A low level of CD16pos monocytes in SARS-CoV-2 infected patients is a marker of severity
- PMID: 33606928
- DOI: 10.1515/cclm-2020-1801
A low level of CD16pos monocytes in SARS-CoV-2 infected patients is a marker of severity
Abstract
Objectives: Severe forms of coronavirus disease 2019 (COVID-19) are characterized by an excessive production of inflammatory cytokines. Activated monocytes secrete high levels of cytokines. Human monocytes are divided into three major populations: conventional (CD14posCD16neg), non-classical (CD14dimCD16pos), and intermediate (CD14posCD16pos) monocytes.

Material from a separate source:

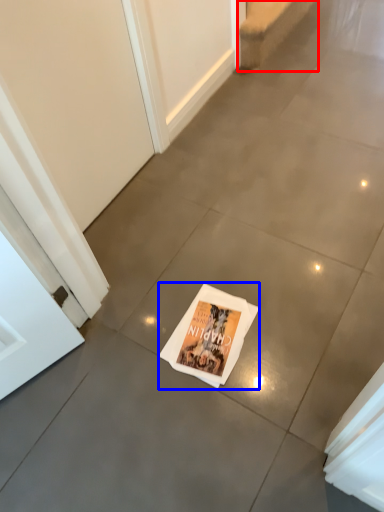
Question: Among these objects, which one is farthest to the camera, stairwell (highlighted by a red box) or magazine (highlighted by a blue box)?

Choices:
 (A) stairwell
 (B) magazine

Answer: (A)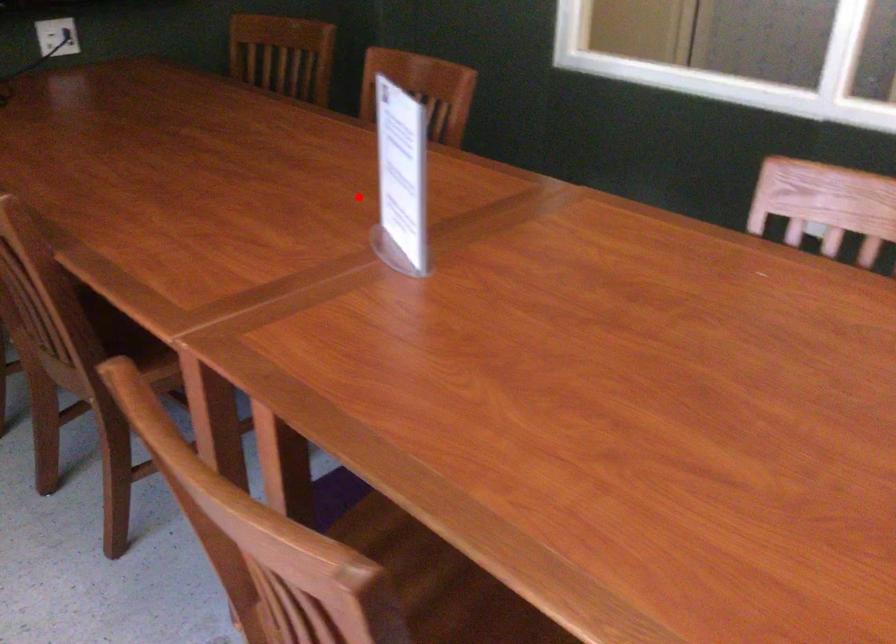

The aim of this study was to analyze whether the distribution of conventional (CD16neg) and CD16pos monocytes is different in patients with COVID-19 and whether the variations could be predictive of the outcome of the disease.

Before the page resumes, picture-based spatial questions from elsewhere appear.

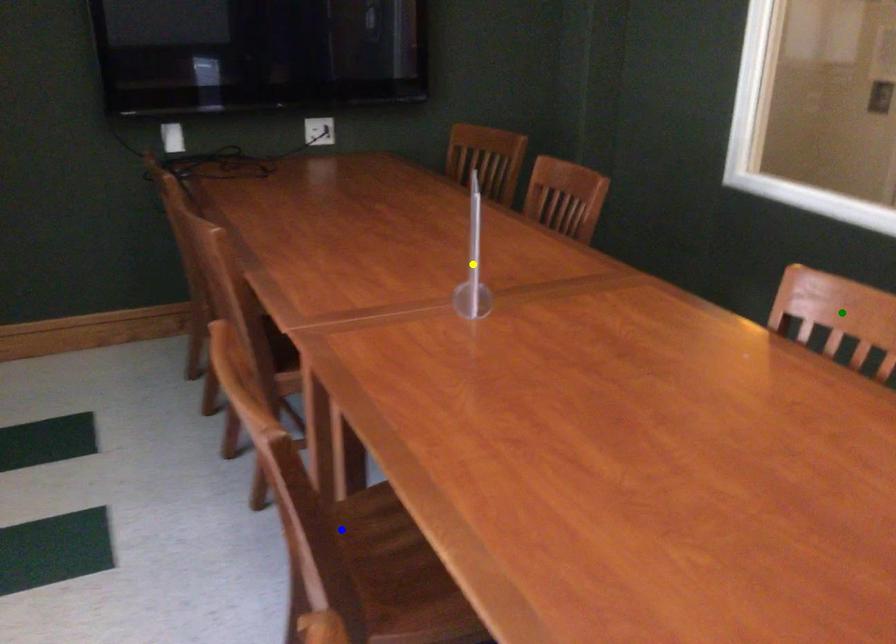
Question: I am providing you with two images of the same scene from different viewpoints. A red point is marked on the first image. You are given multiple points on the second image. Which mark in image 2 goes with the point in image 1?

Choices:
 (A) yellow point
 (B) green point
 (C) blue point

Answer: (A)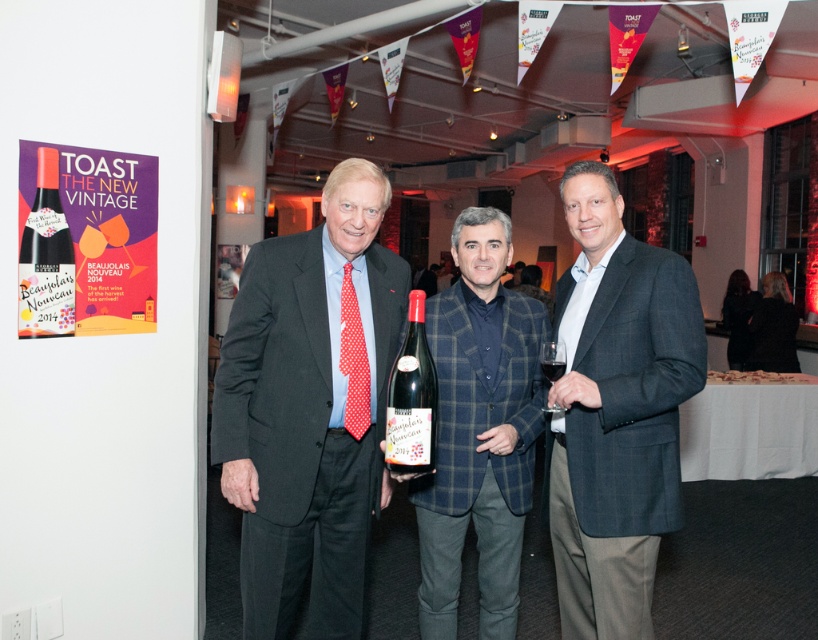
Does matte black suit at center have a larger size compared to clear glass wine at center?

Indeed, matte black suit at center has a larger size compared to clear glass wine at center.

Which is behind, point (288, 292) or point (551, 368)?

Positioned behind is point (288, 292).

I want to click on matte black suit at center, so click(x=309, y=406).

Does matte black suit at center appear under matte black wine bottle at upper left?

Yes.

Does matte black suit at center appear on the left side of matte black wine bottle at upper left?

In fact, matte black suit at center is to the right of matte black wine bottle at upper left.

Identify the location of matte black suit at center. Image resolution: width=818 pixels, height=640 pixels. (309, 406).

Locate an element on the screen. dark gray textured blazer at center is located at coordinates (616, 412).

Does dark gray textured blazer at center come behind matte black wine bottle at upper left?

No.

Is point (560, 282) positioned before point (25, 248)?

That is False.

Find the location of `dark gray textured blazer at center`. dark gray textured blazer at center is located at coordinates (616, 412).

Methods: We performed a prospective study on 390 consecutive patients referred to the Emergency Unit, with a proven diagnosis of SARS-CoV 2 infection by RT-PCR. Using the CytoDiff™ reagent, an automated routine leukocyte differential, we quantified CD16neg and CD16pos monocytes.
Results: In the entire population, median CD16neg and CD16pos monocyte levels (0.398 and 0.054×109/L, respectively) were in the normal range [(0.3-0.7×109/L) and (0.015-0.065×109/L), respectively], but the 35 patients in the intensive care unit (ICU) had a significantly (p<0.001) lower CD16pos monocyte count (0.018 × 109/L) in comparison to the 70 patients who were discharged (0.064 × 109/L) or were hospitalized in conventional units (0.058 × 109/L). By ROC curve analysis, the ratio [absolute neutrophil count/CD16pos monocyte count] was highly discriminant to identify patients requiring ICU hospitalization: with a cut-off 193.1, the sensitivity and the specificity were 74.3 and 81.8%, respectively (area under the curve=0.817).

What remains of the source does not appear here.